It's been a while since I've done one of these. I think I got the numbers in the right order. The theme for this one is that each item could have been expanded into its own goofy post or screed but wasn't. A monument to my lack of initiative and short attention span, if you will.
Whelp, here goes. Top Ten Short, Random Thoughts
10. Despite your assurances, I suspect there were other flights home for Thanksgiving besides the one that causes you to missed four days of class.
9. You should not require a mandatory two-hour training session to explain how a new website replaces a paper form. If you tell me “the new website will save everybody lots of time,” I’ll want to smack you.
8. Although you seem dumbfounded, I think I know how two paragraphs from Wikipedia ended up in your report.
7. If I don’t answer my door when you knock, it doesn’t mean that I’m out of the office.
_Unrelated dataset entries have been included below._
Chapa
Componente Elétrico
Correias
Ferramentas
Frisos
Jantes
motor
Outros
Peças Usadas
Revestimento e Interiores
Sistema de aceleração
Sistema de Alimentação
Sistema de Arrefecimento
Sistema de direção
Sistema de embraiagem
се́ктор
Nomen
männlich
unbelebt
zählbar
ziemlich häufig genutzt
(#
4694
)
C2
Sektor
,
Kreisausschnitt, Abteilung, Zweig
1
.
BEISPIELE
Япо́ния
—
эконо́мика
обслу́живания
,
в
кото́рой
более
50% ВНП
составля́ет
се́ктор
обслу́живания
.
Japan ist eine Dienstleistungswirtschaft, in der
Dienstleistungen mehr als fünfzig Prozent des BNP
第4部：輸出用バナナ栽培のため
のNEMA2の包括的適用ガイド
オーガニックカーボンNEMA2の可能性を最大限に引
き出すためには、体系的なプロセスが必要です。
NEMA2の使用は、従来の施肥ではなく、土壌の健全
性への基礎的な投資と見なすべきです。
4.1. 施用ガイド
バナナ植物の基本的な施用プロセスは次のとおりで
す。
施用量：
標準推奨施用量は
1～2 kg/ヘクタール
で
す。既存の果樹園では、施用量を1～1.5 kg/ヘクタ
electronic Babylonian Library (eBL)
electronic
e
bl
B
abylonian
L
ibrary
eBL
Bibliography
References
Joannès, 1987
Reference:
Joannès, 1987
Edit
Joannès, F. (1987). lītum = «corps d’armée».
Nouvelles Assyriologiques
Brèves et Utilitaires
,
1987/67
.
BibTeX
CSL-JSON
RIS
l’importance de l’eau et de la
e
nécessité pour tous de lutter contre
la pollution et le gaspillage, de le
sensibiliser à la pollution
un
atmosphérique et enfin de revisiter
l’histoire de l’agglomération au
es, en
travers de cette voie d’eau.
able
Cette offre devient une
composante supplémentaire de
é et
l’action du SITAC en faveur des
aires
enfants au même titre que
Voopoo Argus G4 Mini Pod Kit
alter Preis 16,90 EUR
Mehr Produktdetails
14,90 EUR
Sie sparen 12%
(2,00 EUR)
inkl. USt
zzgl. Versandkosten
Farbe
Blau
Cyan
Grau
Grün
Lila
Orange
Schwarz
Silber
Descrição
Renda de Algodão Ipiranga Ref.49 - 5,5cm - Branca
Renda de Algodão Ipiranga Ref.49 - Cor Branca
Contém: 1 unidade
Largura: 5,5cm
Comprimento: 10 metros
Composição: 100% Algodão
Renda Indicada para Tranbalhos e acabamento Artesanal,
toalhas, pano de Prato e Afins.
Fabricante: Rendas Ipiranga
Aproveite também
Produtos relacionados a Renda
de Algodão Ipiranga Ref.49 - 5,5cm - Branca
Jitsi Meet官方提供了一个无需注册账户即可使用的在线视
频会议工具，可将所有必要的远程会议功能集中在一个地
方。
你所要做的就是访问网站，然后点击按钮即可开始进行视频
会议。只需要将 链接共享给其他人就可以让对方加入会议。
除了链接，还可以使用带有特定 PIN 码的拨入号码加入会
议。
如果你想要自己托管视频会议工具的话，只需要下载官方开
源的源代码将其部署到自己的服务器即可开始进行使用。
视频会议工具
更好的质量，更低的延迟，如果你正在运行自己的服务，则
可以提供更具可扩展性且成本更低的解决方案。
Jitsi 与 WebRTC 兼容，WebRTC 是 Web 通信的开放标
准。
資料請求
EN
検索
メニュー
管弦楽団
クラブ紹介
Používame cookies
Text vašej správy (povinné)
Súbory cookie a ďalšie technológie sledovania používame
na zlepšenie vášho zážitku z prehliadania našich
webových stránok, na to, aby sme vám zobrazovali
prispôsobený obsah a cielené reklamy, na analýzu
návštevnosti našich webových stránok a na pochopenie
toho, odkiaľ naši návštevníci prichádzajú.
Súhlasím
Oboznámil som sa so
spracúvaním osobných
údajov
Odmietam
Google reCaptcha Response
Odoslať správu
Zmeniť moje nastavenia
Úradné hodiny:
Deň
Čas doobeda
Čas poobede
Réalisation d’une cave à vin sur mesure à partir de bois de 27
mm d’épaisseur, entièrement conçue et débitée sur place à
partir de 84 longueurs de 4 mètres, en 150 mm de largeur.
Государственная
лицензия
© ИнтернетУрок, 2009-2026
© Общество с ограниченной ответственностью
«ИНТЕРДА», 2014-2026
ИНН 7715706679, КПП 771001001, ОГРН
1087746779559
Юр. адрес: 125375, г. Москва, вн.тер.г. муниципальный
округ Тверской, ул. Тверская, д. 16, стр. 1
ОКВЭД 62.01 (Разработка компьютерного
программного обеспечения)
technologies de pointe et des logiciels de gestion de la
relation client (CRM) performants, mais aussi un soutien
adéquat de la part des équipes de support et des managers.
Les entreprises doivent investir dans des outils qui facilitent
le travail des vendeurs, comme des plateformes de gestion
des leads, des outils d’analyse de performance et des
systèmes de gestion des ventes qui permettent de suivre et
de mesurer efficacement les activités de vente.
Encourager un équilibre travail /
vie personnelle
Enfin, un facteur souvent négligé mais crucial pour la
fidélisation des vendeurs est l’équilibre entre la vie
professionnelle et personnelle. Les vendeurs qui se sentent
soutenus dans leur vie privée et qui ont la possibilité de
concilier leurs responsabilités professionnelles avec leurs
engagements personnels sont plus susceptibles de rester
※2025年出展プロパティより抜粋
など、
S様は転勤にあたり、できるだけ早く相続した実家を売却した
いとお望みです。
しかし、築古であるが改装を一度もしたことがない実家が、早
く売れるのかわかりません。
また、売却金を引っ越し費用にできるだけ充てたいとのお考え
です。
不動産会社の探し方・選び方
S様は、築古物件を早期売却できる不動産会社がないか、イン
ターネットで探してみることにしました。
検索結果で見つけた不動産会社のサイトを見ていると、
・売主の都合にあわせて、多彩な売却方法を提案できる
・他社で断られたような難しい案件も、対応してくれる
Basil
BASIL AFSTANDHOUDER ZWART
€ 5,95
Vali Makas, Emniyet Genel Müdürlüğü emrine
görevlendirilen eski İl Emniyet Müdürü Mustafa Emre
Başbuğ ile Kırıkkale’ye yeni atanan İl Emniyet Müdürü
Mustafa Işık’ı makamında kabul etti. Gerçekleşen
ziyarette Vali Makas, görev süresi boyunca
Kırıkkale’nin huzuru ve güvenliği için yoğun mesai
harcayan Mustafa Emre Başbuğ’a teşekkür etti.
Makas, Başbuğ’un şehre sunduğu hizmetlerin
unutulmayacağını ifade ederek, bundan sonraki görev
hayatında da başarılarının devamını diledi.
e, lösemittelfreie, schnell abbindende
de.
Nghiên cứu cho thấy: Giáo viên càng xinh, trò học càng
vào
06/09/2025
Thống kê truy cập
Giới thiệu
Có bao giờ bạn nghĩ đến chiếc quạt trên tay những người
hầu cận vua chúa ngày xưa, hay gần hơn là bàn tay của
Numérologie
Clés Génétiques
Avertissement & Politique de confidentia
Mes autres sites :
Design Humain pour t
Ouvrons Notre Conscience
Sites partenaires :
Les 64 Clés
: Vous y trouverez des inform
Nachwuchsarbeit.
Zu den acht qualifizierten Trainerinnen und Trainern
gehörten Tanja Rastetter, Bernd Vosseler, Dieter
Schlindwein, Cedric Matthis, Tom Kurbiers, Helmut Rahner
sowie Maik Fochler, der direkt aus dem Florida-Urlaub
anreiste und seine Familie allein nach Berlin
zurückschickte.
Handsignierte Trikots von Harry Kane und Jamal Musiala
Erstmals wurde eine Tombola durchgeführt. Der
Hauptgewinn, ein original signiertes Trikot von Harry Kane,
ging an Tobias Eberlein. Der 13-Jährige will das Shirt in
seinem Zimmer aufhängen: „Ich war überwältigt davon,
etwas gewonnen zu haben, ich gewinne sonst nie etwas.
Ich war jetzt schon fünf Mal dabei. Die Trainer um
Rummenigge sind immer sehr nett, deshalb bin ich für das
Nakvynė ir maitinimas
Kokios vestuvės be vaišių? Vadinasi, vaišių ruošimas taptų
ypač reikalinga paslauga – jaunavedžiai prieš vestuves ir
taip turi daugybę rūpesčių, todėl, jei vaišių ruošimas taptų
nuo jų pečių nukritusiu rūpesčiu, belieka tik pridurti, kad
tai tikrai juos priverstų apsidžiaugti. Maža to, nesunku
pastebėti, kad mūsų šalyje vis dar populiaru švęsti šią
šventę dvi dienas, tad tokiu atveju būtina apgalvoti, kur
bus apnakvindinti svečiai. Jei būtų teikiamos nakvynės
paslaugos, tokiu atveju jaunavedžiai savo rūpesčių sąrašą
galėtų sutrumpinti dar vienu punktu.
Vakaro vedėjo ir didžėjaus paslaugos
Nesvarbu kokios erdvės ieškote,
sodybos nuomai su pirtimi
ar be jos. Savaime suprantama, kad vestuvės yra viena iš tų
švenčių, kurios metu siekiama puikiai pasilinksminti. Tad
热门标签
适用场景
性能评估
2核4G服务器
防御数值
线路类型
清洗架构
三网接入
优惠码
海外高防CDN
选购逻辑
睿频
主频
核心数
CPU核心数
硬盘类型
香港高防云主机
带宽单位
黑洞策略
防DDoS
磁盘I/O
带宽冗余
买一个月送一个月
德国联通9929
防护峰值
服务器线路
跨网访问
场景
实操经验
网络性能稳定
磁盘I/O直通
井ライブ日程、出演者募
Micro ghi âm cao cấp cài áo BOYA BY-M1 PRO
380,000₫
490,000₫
I just don’t want to talk to you.
6. Thanks to technology, I’m doing more work now because our department secretary is averse to using a computer. (See #9.)
5. A science colleague casually mentioned to me the other day that he is wary of vaccinating children. I’d be less appalled if I thought there was any chance of him getting laid, much less raising kids.
4. There are no stupid questions, just stupid people who ask questions.
3. We should rewrite our course descriptions as clickbait. “Intro to Chemistry: There are 118 elements. Which one are you?” “Medieval History: The Roman Empire declines. You won’t believe what happened next!”
2. An email, supposedly sent by your mother, does not count as documentation of your illness.
1. Calls from the football coach are never good. “I just wanted to commend you on providing our team such a rigorous education.” – nope, not going to happen.